Zaffron – Em tempos difíceis, RH e outras áreas devem deixar a conversa fluir. É preciso contar o que está realmente acontecendo. Nos cases em que trabalhamos, é impressionante como as pessoas querem ter contato com a realidade e querem lidar com ela. A partir do momento em que as lideranças abrem espaço e convidam à participação, os profissionais agarram as oportunidades, passam a ser mais criativos. A Toyota criou um encontro diário para que cada um simplesmente contasse o que aprendeu no dia anterior, para que compartilhasse conhecimento. E isso faz com que o trabalho na fábrica seja muito mais produtivo. As pessoas precisam dividir o ato de pensar com todos os níveis da organização. Falo de diálogos diretos, sistemas de conversação. Em uma empresa com a qual trabalhamos no Peru, por exemplo, as conversas envolviam todos os níveis, inclusive os funcionários que pertenciam a castas distintas – como há na Índia. E os gestores ficaram impressionados como eles agarraram a oportunidade, discutiram ideias e encontraram novas soluções para situações e problemas.

MELHOR – Podemos usar a tecnologia nesse processo?
Zaffron – Sistemas de informação e computadores certamente têm o seu papel, mas no contexto das três leis, o uso pode ser diferente. Com os indivíduos de fato participando – por meio de uma poderosa rede de conversas – do que está acontecendo na empresa, o nível de empowerment é crescente e os mecanismos e processos que antes geravam apenas pálidas soluções e opiniões descompromissadas passam a gerar novos
patamares de participação e, portanto, de resolução.
 
MELHOR – Essa mudança a partir das três leis depende exclusivamente da diretoria para ser efetivada?

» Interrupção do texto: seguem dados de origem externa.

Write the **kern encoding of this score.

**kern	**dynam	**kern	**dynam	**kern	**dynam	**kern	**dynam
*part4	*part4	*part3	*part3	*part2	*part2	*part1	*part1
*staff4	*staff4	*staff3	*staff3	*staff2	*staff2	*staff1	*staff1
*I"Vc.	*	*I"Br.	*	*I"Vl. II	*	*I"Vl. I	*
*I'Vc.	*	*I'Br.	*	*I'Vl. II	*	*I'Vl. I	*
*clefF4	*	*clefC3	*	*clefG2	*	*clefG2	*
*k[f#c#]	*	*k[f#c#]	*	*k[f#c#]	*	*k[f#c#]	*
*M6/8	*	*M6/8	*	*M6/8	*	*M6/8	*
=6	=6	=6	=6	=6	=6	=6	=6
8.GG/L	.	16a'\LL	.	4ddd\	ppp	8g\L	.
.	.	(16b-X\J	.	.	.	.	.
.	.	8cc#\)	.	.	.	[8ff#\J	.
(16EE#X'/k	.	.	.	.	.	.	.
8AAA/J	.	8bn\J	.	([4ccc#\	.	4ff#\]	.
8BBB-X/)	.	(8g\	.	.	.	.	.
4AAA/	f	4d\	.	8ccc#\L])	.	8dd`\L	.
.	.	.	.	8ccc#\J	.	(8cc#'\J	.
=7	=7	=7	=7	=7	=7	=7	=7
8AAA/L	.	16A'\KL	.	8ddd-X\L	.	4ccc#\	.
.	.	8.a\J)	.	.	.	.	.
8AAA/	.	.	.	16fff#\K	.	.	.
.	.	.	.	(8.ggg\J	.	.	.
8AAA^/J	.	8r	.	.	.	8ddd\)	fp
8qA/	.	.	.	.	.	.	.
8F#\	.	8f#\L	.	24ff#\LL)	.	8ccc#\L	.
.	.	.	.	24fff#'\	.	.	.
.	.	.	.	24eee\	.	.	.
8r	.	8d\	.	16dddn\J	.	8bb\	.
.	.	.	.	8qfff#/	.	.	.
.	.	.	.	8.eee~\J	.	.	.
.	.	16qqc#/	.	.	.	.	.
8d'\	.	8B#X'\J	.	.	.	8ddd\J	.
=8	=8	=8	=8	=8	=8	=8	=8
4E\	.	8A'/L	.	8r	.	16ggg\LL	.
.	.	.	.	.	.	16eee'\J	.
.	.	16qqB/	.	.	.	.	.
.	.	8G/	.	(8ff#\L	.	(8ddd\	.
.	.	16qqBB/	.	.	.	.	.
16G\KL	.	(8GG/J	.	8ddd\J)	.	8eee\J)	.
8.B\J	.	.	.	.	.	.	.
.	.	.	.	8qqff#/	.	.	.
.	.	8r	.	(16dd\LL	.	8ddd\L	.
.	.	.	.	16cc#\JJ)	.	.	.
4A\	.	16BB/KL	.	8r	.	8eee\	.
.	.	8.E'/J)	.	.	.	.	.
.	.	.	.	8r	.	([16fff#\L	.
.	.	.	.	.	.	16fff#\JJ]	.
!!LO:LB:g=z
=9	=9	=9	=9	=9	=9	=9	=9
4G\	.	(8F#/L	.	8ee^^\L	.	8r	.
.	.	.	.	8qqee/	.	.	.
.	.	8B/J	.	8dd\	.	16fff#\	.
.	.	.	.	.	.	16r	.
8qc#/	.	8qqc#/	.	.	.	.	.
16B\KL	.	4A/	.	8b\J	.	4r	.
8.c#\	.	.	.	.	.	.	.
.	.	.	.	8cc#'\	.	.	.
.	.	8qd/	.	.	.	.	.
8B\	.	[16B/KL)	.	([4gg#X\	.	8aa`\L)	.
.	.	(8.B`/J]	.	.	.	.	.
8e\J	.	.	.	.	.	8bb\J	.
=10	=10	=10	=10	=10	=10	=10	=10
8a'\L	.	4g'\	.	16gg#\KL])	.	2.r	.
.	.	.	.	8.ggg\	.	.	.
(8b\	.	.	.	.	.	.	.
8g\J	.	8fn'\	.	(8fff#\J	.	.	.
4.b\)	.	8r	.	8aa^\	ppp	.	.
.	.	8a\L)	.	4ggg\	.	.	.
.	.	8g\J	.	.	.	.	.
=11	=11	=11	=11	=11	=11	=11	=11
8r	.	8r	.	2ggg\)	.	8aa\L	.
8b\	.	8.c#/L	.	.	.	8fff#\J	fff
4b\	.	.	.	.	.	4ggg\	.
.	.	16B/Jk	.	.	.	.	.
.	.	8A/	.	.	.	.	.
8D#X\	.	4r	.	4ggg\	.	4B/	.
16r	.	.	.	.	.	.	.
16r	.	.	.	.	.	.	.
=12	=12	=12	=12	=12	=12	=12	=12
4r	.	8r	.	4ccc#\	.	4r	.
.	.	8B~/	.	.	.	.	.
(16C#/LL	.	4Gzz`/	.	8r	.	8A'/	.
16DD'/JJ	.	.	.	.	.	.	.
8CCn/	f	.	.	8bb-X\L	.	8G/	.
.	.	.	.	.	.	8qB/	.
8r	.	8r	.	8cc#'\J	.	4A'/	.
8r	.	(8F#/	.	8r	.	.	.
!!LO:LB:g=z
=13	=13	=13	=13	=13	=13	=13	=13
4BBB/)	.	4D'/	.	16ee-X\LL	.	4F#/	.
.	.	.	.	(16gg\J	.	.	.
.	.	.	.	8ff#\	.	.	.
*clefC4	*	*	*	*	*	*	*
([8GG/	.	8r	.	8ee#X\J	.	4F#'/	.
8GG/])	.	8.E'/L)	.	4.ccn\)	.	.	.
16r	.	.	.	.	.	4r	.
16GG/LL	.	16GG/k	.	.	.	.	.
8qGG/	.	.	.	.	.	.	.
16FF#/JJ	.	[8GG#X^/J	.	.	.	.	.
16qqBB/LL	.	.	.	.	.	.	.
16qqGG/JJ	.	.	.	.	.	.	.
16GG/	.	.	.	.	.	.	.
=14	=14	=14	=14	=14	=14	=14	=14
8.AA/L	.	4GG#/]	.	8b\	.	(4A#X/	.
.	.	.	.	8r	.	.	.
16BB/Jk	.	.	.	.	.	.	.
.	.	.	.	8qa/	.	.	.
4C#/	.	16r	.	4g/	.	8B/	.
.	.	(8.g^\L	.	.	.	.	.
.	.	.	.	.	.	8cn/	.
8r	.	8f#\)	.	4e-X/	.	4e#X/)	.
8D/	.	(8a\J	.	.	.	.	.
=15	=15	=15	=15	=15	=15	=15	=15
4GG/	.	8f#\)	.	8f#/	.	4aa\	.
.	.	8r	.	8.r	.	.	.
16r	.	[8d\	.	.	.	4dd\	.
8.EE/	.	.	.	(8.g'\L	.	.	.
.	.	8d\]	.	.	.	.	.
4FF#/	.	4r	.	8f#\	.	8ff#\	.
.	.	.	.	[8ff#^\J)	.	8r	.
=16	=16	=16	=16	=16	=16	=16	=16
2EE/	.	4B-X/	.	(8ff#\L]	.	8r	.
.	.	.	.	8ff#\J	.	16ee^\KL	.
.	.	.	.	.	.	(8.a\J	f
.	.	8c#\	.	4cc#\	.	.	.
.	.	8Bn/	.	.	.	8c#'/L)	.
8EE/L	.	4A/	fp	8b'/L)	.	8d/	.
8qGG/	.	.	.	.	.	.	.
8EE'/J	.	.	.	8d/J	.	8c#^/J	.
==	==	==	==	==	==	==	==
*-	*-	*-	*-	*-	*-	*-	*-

Zaffron – A qualquer momento um profissional pode provocar uma transformação e fazer com que se espalhe pela organização. Há uma grande confusão hoje entre autoridade e liderança. Você precisa saber falar e, principalmente, saber ouvir para ser líder. A liderança é um estado da mente e não uma posição na hierarquia. O profissional pode começar e ser o catalisador da transformação no ambiente no qual ele desenvolve suas habilidades. Em uma das empresas com as quais trabalhamos, um profissional simplesmente foi ao chefe e disse: “Quero conversar com você sobre o projeto X”.  A intenção era falar sobre um projeto que, da forma como estava sendo conduzido, ia ser entregue com atraso. A liderança concordou e perguntou se o profissional sabia o que fazer. Ele disse que não, mas que tinha algumas ideias. A partir daí, a conversa se estabeleceu, houve maior envolvimento de todos e o projeto não atrasou. Quem deu autoridade a ele? Aliás, quem deu autoridade a Mahatma Gandhi?
 
MELHOR – Tendo em vista sua experiência com empresas brasileiras, o senhor acredita que os brasileiros, por serem mais abertos a relacionar-se, têm mais facilidade em usar
as três leis?
Zaffron – Há diferenças entre países. Podemos dizer que há países, como os da Europa, nos quais a cultura busca principalmente uma abordagem de processo. O Brasil, por outro lado, é mais sensível ao fator humano, valoriza-o. Ou seja, há uma tendência a apreciar o fato de que as pessoas são um fator importante. Nesse contexto, as três leis contribuem de forma ainda mais rápida.